20 years after its release, it's time to play Daikatana

John Romero and Ion Storm’s FPS Daikatana was released 20 years ago and it’s regarded as one of the biggest failures in video game history. Nowadays, we remember its infamous advertisement warning us that “John Romero’s about to make you his bitch,” its delays and its poor reviews. Maybe we also remember the controversies surrounding Ion Storm itself.

We remember its myth, but we don’t remember Daikatana. While Ion Storm expected to sell more than 2 million copies, Daikatana is a game few people actually played. For its 20th anniversary, it’s time to see what Daikatana has to offer now, beyond legends and prejudices.

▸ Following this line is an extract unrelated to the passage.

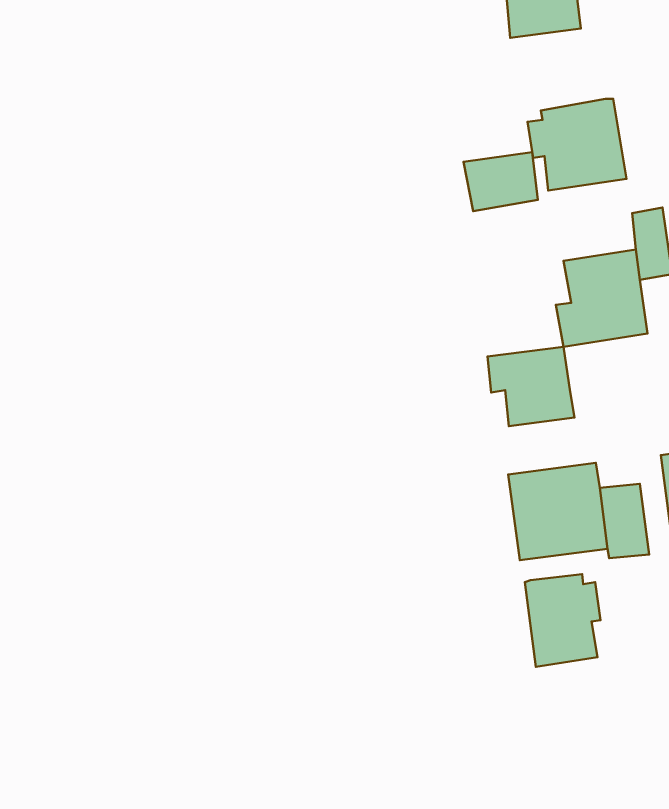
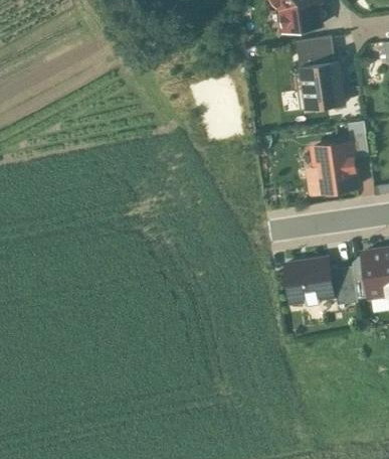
building: [464,152,538,211] -> [295,37,334,68]
building: [488,347,574,426] -> none
building: [525,574,600,667] -> none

In Daikatana three characters travel through time thanks to (and because of) the powers of a magic sword, and they fight to stop an evil corporation. The game features 24 levels split into four episodes set in different ages: a cyberpunk Tokyo, a mythical Ancient Greece inspired by Ray Harryhausen’s movies, a zombie-plagued Medieval Europe and San Francisco in 2030. Each era surprises players with its own environments, soundtrack, enemies and weapons, and almost every weapon (there are 25 in total) tries to do something different with an ingenuity more common at the time but usually lost nowadays. Not everything is equally brilliant, but from ricocheting energy orbs to a demon-summoning staff, from melee silver claws designed to kill Medieval werewolves to sci-fi freezing guns, there’s a lot of variety and distinctiveness that’s carried over to its multiplayer. It’s a massive experience that sometimes feels like four different games collected together.

Playing Daikatana now means rediscovering a forgotten relic from an experimental and transitional period at the end of the previous millennium. Visually, it’s reminiscent of 90s American comics books influenced by Japanese manga. Like 90s FPSs, it mixes enemies with hit-scan immediate attacks and enemies that shoot dodgeable projectiles. It’s frantic, especially in its multiplayer modes, and it’s filled with secrets that ask you to understand its levels as interconnected spaces. But it also has cutscenes, missions and objectives, and its level design is less abstract (and so less gameplay-driven) than Doom’s and Quake’s. Moreover, it tried to innovate its genre adding RPG elements and, above all, the sidekicks, two AI companions who follow the player during part of their adventure and fight by their side.